By comparison, the next upgrades will make it easy to link together applications from a wide and growing range of vendors, so easy that it will not necessarily even need a developer to do it – a reasonably tech-savvy business user will be able to do it in many cases. "The problem is, they will probably do it inadvertently, without realising they may be exposing their company to risk," Foody said.
This is certainly possible with some of the desktop and server tools available from the likes of Microsoft, such as InfoPath. Here is a tool primarily designed for use within a closed, Microsoft environment. But in an SOA-enabled environment, it could be inadvertently used to build inappropriate links between applications and data. It is also not that unusual for such desktop applications to be in use without being under the specific control of the IT department. Indeed, they might not even know such applications are installed and operational.
However, according to Jeff Stiles of SAP's Palo Alto Laboratories, SAP is giving customers the choice to adopt new functionality and Enterprise SOA at their own pace. "For example," he writes, "customers can (move) to a simple technical upgrade from R/3 to mySAP ERP and leverage the same user interface and capabilities without turning on (or) deploying new ones like role-based work centres, self-service, Duet™, composite applications, Interactive Forms, etc. They are able to incrementally deploy these capabilities and leverage the underlying configuration, security, role definitions, etc".
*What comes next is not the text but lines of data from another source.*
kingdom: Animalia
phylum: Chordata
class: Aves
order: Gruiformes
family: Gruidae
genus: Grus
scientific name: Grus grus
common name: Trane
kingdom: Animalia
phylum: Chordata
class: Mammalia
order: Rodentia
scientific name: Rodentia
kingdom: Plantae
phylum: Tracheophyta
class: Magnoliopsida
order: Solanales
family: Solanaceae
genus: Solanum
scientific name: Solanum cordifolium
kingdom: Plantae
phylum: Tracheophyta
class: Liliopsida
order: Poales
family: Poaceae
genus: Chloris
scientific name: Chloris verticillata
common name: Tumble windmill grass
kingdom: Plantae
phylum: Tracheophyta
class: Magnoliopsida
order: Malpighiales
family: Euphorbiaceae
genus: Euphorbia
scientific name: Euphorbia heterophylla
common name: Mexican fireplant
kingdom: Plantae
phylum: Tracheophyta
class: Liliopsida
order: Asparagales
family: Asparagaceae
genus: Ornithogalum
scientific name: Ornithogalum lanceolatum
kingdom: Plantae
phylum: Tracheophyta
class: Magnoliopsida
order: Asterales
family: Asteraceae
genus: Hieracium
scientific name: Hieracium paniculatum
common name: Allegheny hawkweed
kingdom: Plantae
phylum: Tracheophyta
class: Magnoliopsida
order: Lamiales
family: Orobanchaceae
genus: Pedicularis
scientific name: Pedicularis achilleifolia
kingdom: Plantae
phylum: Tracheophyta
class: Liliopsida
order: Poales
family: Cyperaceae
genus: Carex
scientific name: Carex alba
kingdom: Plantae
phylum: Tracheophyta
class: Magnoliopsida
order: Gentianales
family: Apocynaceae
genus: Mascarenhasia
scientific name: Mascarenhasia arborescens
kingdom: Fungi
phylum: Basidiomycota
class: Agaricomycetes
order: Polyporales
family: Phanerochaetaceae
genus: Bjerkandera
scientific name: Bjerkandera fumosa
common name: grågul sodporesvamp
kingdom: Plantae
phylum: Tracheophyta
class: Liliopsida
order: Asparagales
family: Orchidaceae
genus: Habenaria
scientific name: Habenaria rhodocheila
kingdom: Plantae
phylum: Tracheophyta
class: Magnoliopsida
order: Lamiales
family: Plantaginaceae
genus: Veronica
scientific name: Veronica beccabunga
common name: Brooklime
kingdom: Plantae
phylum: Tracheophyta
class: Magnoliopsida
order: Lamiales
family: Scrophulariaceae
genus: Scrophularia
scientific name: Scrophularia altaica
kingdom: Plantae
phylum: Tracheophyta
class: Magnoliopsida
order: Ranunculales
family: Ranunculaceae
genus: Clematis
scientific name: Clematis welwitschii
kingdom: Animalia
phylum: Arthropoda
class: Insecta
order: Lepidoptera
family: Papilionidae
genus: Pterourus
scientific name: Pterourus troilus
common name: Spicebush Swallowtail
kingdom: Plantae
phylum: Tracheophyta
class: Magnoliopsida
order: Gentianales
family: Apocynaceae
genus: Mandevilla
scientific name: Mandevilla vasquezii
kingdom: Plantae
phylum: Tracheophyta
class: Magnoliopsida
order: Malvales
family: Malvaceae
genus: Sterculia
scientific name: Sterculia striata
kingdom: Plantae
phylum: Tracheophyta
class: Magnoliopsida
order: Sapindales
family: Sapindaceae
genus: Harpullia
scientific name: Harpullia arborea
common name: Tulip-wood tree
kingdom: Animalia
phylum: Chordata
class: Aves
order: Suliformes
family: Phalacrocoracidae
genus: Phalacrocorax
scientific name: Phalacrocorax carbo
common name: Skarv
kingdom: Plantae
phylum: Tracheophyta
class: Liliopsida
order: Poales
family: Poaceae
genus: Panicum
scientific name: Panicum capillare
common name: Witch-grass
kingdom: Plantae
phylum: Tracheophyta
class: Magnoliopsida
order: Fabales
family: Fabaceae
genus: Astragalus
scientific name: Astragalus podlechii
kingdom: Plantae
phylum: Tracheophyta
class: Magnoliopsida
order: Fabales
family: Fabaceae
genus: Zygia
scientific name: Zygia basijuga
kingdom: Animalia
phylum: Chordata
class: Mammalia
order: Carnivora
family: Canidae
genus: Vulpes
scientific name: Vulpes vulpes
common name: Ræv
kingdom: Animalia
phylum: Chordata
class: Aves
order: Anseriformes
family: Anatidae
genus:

There is still the suggestion, as made by Willy FitzPatrick of Amberpoint, that there a large number of companies which have never thought in terms of implementing SOA will still face a requirement to implement the same types of management policies that are common currency in enterprises that are consciously moving towards SOA, once they have upgraded. At a base level there are not too many policies to consider, but they are now an important part of the mix for all IT departments planning and management work, even if SOA is still not part of 'the plan'.
According to Foody, the single most important policy to implement is one of visibility. "It will be important for the IT department to have a clear and comprehensive view of what is going on within the enterprise, particularly in terms of what applications and/or services are in use and who has access rights to them."
This must also include the applications and tools that are part of every desktop suite, where individual users often load applications or tools of their own.
This means that IT does need to invest in automated systems that provide the agents needed to locate all applications and services and identify all the users associated with them. This will allow IT to identify unauthorised usage – which with the upgraded applications suites is far more likely to be inadvertent than malicious – as well as gain much tighter control over access in the future.